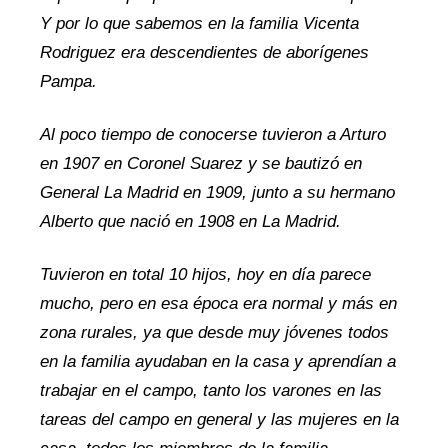
Y por lo que sabemos en la familia Vicenta
Rodriguez era descendientes de aborígenes
Pampa.
Al poco tiempo de conocerse tuvieron a Arturo
en 1907 en Coronel Suarez y se bautizó en
General La Madrid en 1909, junto a su hermano
Alberto que nació en 1908 en La Madrid.
Tuvieron en total 10 hijos, hoy en día parece
mucho, pero en esa época era normal y más en
zona rurales, ya que desde muy jóvenes todos
en la familia ayudaban en la casa y aprendían a
trabajar en el campo, tanto los varones en las
tareas del campo en general y las mujeres en la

WHAT NEEDS TO BE DONE
Please give the number of lines above containing "Madrid" and nothing else.

SOLVED EXERCISE
2